Monday, November 06, 2006

Ted Haggard

This weekend, while I was lying sick in my LA-Z-BOY, I wrote a brilliant, thoughtful and sensitive post for this blog about Rev. Ted Haggard. In the post I wrote about ways to think about all this if the allegations made by male prostitute, Mike Jones, concerning Haggard were true and ways to think if they were false. It ended discussing the nature of people to sometimes go to public battle about private issues--our way of taking a battle that we are fighting on the inside to others in the hopes that defeating it outside us would help us defeat it within us.

Since I started that post more information about Haggard has been exposed and to post that blog now, knowing what we think we know, would seem silly.

One thing I can say is that the Haggard situation, regardless of what you think of him or drug-use or homosexuality or politically involved evangelicals, is just sad. It's sad for Haggard, his wife, their five kids, their 14,000 member church, Mike Jones (a man who made a living as a male prostitute and drug procurer), the church, the witness of Jesus, and everybody else. Heck, I've felt sad about it all weekend and I don't know the man or anybody that he knows. It's all so terribly sad.

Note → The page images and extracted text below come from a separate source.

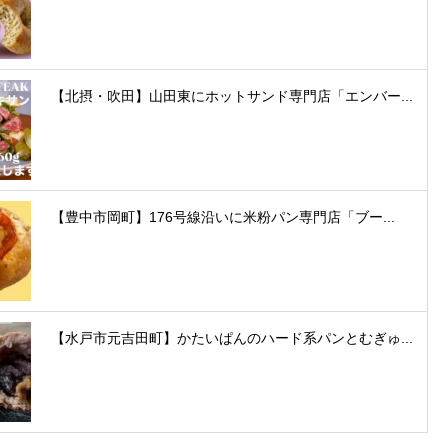
【北摂・吹田】山田東にホットサンド専門店「エンバー...
【豊中市岡町】176号線沿いに米粉パン専門店「ブー...
【水戸市元吉田町】かたいぱんのハード系パンとむぎゅ...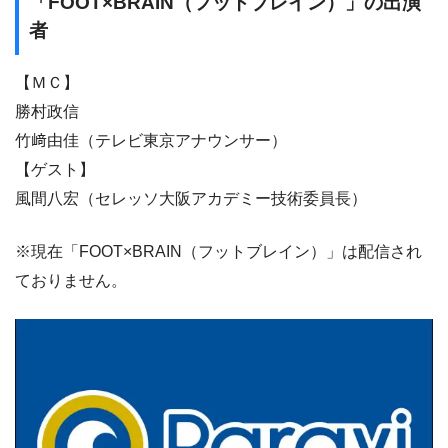
「FOOT×BRAIN（フットブレイン）」の出演
者
【ＭＣ】
勝村政信
竹﨑由佳（テレビ東京アナウンサー）
【ゲスト】
風間八宏（セレッソ大阪アカデミー技術委員長）
※現在「FOOT×BRAIN（フットブレイン）」は配信され
ておりません。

Out of Ur--a blog hosted by Christianity Today and one of my daily reads--has posted a thoughtful article about Haggard. Read it here.

1 comment:

RD said...

Of all the weeks I could have chosen to visit Colorado Springs, I chose the big scandal week. I worshiped at a Calvary Chapel with my friends on Sunday and I was glad that they took time to pray for Haggard and his family. Everyone in town is talking about this of course. Today I overheard a couple of ladies discussing whether they should change churches. Sunday I met another couple who joined us at Calvary Chapel that day instead of going to New Life, where they normally attend. Mass exodus. That's the immediate impact that I'm seeing. People are trying to determine if they should depart the New Life church. What does that say about us as Christians? I have sympathy for people who want to leave. I've felt those feelings before after a similar ethical and moral lapse of leadership. But what does this say about us?